◆ Instructions to follow ◆
Only the lines from the one containing "Breast MRI (dynamic" through the one containing "39, 112, 56)" should be printed, exactly as they appear below, with both ends included.

◆ Task input ◆

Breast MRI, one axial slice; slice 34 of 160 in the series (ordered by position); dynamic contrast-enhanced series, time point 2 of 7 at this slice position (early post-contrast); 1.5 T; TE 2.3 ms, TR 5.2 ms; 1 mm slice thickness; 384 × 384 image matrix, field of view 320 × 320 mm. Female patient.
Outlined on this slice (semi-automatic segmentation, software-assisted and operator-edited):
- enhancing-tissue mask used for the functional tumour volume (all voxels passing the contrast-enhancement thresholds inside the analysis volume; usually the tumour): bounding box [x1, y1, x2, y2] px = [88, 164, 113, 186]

---

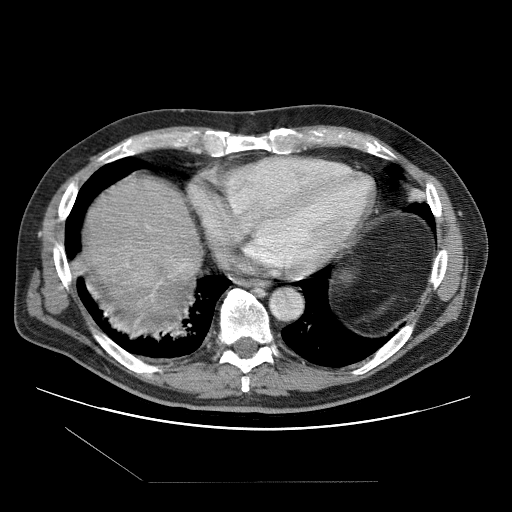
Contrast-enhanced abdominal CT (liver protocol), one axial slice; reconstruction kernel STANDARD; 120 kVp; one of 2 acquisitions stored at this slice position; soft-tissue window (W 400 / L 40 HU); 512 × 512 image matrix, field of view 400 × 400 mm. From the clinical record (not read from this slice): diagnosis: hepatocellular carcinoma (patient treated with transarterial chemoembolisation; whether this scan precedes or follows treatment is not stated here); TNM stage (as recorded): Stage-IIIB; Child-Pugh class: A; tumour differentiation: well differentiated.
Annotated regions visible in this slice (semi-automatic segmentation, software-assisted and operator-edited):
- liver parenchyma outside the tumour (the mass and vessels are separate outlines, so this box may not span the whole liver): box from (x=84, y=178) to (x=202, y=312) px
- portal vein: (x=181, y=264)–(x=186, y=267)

...

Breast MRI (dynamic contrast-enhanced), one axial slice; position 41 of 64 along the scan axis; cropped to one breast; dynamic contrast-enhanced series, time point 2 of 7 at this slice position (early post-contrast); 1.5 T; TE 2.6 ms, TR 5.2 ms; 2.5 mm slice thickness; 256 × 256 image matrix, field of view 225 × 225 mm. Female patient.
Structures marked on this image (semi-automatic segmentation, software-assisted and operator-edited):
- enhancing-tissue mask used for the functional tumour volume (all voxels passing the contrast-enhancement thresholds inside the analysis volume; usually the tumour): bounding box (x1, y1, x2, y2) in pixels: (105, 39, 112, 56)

◆ Written solution ◆
Breast MRI (dynamic contrast-enhanced), one axial slice; position 41 of 64 along the scan axis; cropped to one breast; dynamic contrast-enhanced series, time point 2 of 7 at this slice position (early post-contrast); 1.5 T; TE 2.6 ms, TR 5.2 ms; 2.5 mm slice thickness; 256 × 256 image matrix, field of view 225 × 225 mm. Female patient.
Structures marked on this image (semi-automatic segmentation, software-assisted and operator-edited):
- enhancing-tissue mask used for the functional tumour volume (all voxels passing the contrast-enhancement thresholds inside the analysis volume; usually the tumour): bounding box (x1, y1, x2, y2) in pixels: (105, 39, 112, 56)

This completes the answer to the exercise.